Thurrock Council must borrow an additional £26.5m from the government to balance its 2023/24 budget.
A Provisional Financial Outturn 2023/24 report to Cabinet states that after considering movements to and from reserves, without £206.7m in exceptional financial support (EFS), the authority’s 2023/24 expenditure cannot be funded.
EFS – which takes the form of a capitalisation direction – of £180.2m was originally agreed. However, the report notes that the secretary of state “is minded to approve a capitalisation direction of a total not exceeding £234.5m for 2023/24”.
In the report, Thurrock’s government-appointed commissioners noted that while the new £206.7m capitalisation request for 2023/24 is “clearly very significant”, it therefore “remains within the amount sought from the secretary of state”.
The council’s final position for 2023/24 includes all known impacts of the investment portfolio on interest, borrowing and Minimum Revenue Provision charges.

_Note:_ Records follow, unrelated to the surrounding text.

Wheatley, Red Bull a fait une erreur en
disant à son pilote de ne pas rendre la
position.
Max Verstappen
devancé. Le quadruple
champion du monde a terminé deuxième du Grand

The team of commissioners, which is led by Gavin Jones, chief executive of Essex County Council and features Nicole Wood, section 151 officer at the same authority, said Thurrock had also delivered on its savings plans and controlled its core directorate expenditure within budget during 2023/24.
The “significant overspends” are “directly as a result of the investment portfolio legacy impact on interest, borrowing and Minimum Revenue Provision”, they stated.
Despite raising council tax to 9.99% in 2023/24, Thurrock has retained high collection rates at 98.24%, and slightly exceeded the council tax collection budget, the commissioners added.
“Clearly, continuing to sustain both savings plans and income raising strategies are a cornerstone to future sustainability,” the commissioners said. “There are areas that require immediate focus; [a] slippage on the capital programme is of concern and an action plan should be built and reported into the Finance Recovery Board.
“Likewise, any service areas that have overspent need a focus on recovery to ensure that these do not recur into 2024/25 and are put into sustainable position.”
In September 2022, the government announced measures to intervene in Thurrock due to the authority’s debt position of around £1.5bn. Shortly after intervention in December, the council issued a section 114 notice as a result of an estimated budget deficit for 2023/24 of £452m against a budget of £153m. The intervention was expanded in March 2023.
The authority’s financial problems mainly stem from its failed investment in Toucan Energy Holdings, which entered administration in November 2022, with Thurrock as the primary creditor.
The council sold its portfolio of 53 solar farms for £700m in January.
John Kent, who became leader of the council in May after a Labour victory in local elections, told the Local Democracy Reporting Service that Thurrock’s debt remained at more than £400m as of him taking over the role.